[Start of Attachment]

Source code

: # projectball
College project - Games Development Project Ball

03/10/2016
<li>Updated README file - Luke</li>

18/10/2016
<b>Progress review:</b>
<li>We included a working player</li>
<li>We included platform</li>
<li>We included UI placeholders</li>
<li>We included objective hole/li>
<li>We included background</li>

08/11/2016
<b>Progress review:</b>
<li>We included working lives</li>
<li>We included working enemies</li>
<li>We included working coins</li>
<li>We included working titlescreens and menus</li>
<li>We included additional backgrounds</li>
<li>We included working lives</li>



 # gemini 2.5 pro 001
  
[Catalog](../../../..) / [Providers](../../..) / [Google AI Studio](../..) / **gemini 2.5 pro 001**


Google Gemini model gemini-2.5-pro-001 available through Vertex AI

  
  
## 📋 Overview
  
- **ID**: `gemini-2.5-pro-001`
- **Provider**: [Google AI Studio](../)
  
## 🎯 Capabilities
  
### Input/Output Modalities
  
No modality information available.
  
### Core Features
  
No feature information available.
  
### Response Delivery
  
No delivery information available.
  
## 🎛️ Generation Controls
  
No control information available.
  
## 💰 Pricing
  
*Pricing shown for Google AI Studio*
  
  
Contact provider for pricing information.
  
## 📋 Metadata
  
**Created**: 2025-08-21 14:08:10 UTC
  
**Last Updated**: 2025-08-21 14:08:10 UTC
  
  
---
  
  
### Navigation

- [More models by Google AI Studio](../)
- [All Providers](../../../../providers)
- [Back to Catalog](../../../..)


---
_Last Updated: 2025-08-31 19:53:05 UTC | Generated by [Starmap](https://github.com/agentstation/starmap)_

[End of Attachment]

A word-for-word copy of the entries, from the first line through the line containing "- [All Providers](../../../../providers)", is the whole answer.

§ **Exercise response**:
Source code

: # projectball
College project - Games Development Project Ball

03/10/2016
<li>Updated README file - Luke</li>

18/10/2016
<b>Progress review:</b>
<li>We included a working player</li>
<li>We included platform</li>
<li>We included UI placeholders</li>
<li>We included objective hole/li>
<li>We included background</li>

08/11/2016
<b>Progress review:</b>
<li>We included working lives</li>
<li>We included working enemies</li>
<li>We included working coins</li>
<li>We included working titlescreens and menus</li>
<li>We included additional backgrounds</li>
<li>We included working lives</li>



 # gemini 2.5 pro 001
  
[Catalog](../../../..) / [Providers](../../..) / [Google AI Studio](../..) / **gemini 2.5 pro 001**


Google Gemini model gemini-2.5-pro-001 available through Vertex AI

  
  
## 📋 Overview
  
- **ID**: `gemini-2.5-pro-001`
- **Provider**: [Google AI Studio](../)
  
## 🎯 Capabilities
  
### Input/Output Modalities
  
No modality information available.
  
### Core Features
  
No feature information available.
  
### Response Delivery
  
No delivery information available.
  
## 🎛️ Generation Controls
  
No control information available.
  
## 💰 Pricing
  
*Pricing shown for Google AI Studio*
  
  
Contact provider for pricing information.
  
## 📋 Metadata
  
**Created**: 2025-08-21 14:08:10 UTC
  
**Last Updated**: 2025-08-21 14:08:10 UTC
  
  
---
  
  
### Navigation

- [More models by Google AI Studio](../)
- [All Providers](../../../../providers)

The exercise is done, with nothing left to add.